Beijing Kunlun buys 60 per cent of US dating app Grindr

Men watch the Annual Gay Pride Parade as they hold rainbow flags in Tel-Aviv, June 12, 2015.
PHOTO: China Daily/ANN

Chinese Internet game developer Beijing Kunlun Tech Co has purchased a controlling stake in US gay dating application Grindr to broaden its product portfolio and add new revenue streams.

Beijing Kunlun paid $93 million (S$133 million) in cash for a 60 per cent share in New Grindr LLC, which values the six-year-old startup at $155 million. Consequent to the announcement, Beijing Kunlun shares climbed by the maximum daily 10 per cent limit on Tuesday to 36.47 yuan (S$8) on the Shenzhen Stock Exchange.

Grindr has 10.5 million users in more than 196 countries and regions, with 30 per cent of them from the United States. The Los Angeles-based mobile app matches users based on location and personal photos.
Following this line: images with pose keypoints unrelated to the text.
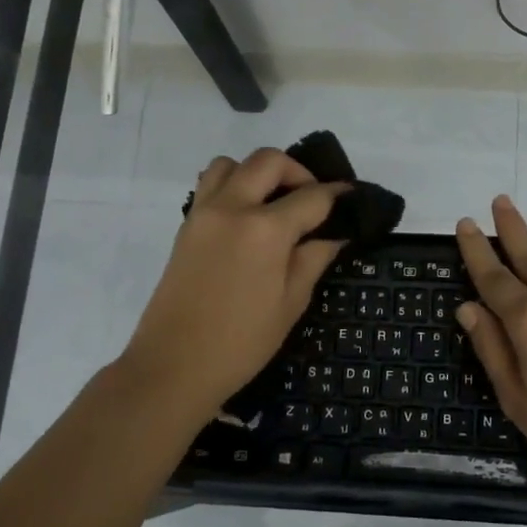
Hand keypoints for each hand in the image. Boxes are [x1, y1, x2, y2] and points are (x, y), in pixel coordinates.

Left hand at [119, 148, 346, 418]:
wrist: (174, 365)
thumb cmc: (242, 342)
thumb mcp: (291, 303)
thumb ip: (314, 258)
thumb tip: (334, 234)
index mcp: (265, 230)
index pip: (312, 196)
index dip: (337, 195)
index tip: (352, 198)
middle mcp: (232, 207)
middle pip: (269, 161)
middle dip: (298, 172)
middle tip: (312, 200)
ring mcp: (203, 212)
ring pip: (232, 164)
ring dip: (258, 173)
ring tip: (274, 204)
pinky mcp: (186, 225)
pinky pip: (210, 184)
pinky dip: (232, 186)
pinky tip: (247, 219)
Beijing Kunlun said in a statement that the deal is part of its broad efforts to build an ecosystem where users of its gaming, social networking and Internet finance services can be mutually converted and grow in parallel.

In June, Beijing Kunlun bought a 20 per cent stake in United Kingdom-based mortgage lender LendInvest Ltd for $34 million.

Joel Simkhai, founder and CEO of Grindr, said in a statement: "Our new alliance will allow us to further expand and offer a more comprehensive array of proximity-based services."

It is not clear whether Beijing Kunlun will help bring Grindr to China. The two companies were not immediately available for comments.

Chen Jingyi, a public relation official at Beijing Kunlun, said: "We will help bring Grindr to China and other Asian markets where our mobile games are popular."

Chen Xu, an analyst at Beijing-based Internet consultancy Analysys International, said Beijing Kunlun is quite interested in Grindr's global reach, especially its Western user base which can help the company expand its international presence.

"Most gaming enthusiasts are male users and the gay social-networking site offers a big pool of potential foreign consumers for Beijing Kunlun," he said.

The deal came as the country is undergoing a rapid change in public attitudes toward homosexuality and a number of mobile apps are emerging to meet the group's social networking demands.

Geng Le, CEO of Blued, a Chinese gay social-networking app, said: "I was surprised that the stock market responded so positively to the news."

"At first, we thought it was possible for companies like us to go public only in the US, but now it seems that the domestic capital market is equally open and promising."

When asked about the competition from Grindr, Geng said: "I don't worry about it. Grindr will find it quite difficult to enter into China given the sharp cultural differences. Besides, it is already having difficulty in Asian markets like Japan and South Korea."

Started in 2012, Blued currently has 22 million users and secured funding from venture capital firm DCM Ventures.

Other players such as GeeYuu and lesbian social-networking sites like LesDo are also growing quickly.

According to the latest report by Coolchuan, an app tracking platform, gay social-networking apps have been downloaded at least 40 million times in China during the first half of 2015.